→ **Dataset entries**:

□ □ □ □ □ □ □

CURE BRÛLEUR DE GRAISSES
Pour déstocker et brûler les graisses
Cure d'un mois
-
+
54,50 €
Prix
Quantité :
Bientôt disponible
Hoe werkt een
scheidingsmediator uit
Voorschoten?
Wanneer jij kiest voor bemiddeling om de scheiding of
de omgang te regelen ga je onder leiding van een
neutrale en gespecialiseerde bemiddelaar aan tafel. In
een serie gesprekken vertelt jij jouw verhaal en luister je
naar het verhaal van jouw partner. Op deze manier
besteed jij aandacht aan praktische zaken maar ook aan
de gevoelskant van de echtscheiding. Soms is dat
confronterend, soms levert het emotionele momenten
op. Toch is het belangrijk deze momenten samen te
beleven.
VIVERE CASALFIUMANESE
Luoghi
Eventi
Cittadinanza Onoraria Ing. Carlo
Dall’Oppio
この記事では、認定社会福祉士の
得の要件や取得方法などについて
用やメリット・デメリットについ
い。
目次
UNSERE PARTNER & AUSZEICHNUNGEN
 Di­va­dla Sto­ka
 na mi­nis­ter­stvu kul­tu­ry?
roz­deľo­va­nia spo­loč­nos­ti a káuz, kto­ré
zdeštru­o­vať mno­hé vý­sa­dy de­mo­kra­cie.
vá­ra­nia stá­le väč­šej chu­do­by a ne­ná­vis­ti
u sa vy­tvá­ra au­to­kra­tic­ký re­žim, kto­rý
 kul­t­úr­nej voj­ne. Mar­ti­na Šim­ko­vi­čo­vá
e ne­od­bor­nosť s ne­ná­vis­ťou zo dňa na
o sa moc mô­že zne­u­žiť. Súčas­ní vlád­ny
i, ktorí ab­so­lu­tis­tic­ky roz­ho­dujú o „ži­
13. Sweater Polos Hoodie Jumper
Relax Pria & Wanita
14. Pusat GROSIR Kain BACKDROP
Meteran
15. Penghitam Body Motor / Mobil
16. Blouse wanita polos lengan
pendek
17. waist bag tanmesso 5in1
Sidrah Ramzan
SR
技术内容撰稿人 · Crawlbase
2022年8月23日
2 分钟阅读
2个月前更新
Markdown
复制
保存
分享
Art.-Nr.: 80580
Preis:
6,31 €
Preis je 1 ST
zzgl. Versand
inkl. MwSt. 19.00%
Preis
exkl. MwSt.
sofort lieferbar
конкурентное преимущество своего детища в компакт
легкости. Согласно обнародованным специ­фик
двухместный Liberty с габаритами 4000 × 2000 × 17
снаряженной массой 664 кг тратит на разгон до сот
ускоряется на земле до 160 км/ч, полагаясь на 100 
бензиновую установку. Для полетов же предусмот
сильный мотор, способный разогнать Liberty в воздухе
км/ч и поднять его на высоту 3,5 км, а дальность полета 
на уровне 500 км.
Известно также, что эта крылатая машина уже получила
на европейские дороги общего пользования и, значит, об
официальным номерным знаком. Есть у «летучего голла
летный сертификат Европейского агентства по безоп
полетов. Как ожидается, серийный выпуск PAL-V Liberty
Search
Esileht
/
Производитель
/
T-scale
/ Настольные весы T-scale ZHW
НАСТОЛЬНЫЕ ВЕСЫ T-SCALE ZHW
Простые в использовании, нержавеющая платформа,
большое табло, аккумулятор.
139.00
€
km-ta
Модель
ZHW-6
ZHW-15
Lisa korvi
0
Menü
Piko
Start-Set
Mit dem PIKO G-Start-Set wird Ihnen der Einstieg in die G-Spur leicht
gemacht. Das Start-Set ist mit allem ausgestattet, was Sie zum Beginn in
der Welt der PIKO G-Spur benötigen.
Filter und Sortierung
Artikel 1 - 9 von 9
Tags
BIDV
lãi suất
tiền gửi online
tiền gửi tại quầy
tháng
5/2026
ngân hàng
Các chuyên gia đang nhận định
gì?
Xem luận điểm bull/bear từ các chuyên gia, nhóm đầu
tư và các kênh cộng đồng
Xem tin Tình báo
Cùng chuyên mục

□ □ □ □ □ □ □

→ **What needs to be done**:
Copy out, word for word, the lines of the data from the very first one through the line containing "конкурентное преимущество своего", including both ends.

→ **Solution for this task**:
CURE BRÛLEUR DE GRAISSES
Pour déstocker et brûler les graisses
Cure d'un mois
-
+
54,50 €
Prix
Quantité :
Bientôt disponible
Hoe werkt een
scheidingsmediator uit
Voorschoten?
Wanneer jij kiest voor bemiddeling om de scheiding of
de omgang te regelen ga je onder leiding van een
neutrale en gespecialiseerde bemiddelaar aan tafel. In
een serie gesprekken vertelt jij jouw verhaal en luister je
naar het verhaal van jouw partner. Op deze manier
besteed jij aandacht aan praktische zaken maar ook aan
de gevoelskant van de echtscheiding. Soms is dat
confronterend, soms levert het emotionele momenten
op. Toch is het belangrijk deze momenten samen te
beleven.
VIVERE CASALFIUMANESE
Luoghi
Eventi
Cittadinanza Onoraria Ing. Carlo
Dall’Oppio
この記事では、認定社会福祉士の
得の要件や取得方法などについて
用やメリット・デメリットについ
い。
目次
UNSERE PARTNER & AUSZEICHNUNGEN
 Di­va­dla Sto­ka
 na mi­nis­ter­stvu kul­tu­ry?
roz­deľo­va­nia spo­loč­nos­ti a káuz, kto­ré
zdeštru­o­vať mno­hé vý­sa­dy de­mo­kra­cie.
vá­ra­nia stá­le väč­šej chu­do­by a ne­ná­vis­ti
u sa vy­tvá­ra au­to­kra­tic­ký re­žim, kto­rý
 kul­t­úr­nej voj­ne. Mar­ti­na Šim­ko­vi­čo­vá
e ne­od­bor­nosť s ne­ná­vis­ťou zo dňa na
o sa moc mô­že zne­u­žiť. Súčas­ní vlád­ny
i, ktorí ab­so­lu­tis­tic­ky roz­ho­dujú o „ži­
13. Sweater Polos Hoodie Jumper
Relax Pria & Wanita
14. Pusat GROSIR Kain BACKDROP
Meteran
15. Penghitam Body Motor / Mobil
16. Blouse wanita polos lengan
pendek
17. waist bag tanmesso 5in1
Sidrah Ramzan
SR
技术内容撰稿人 · Crawlbase
2022年8月23日
2 分钟阅读
2个月前更新
Markdown
复制
保存
分享
Art.-Nr.: 80580
Preis:
6,31 €
Preis je 1 ST
zzgl. Versand
inkl. MwSt. 19.00%
Preis
exkl. MwSt.
sofort lieferbar
конкурентное преимущество своего детища в компакт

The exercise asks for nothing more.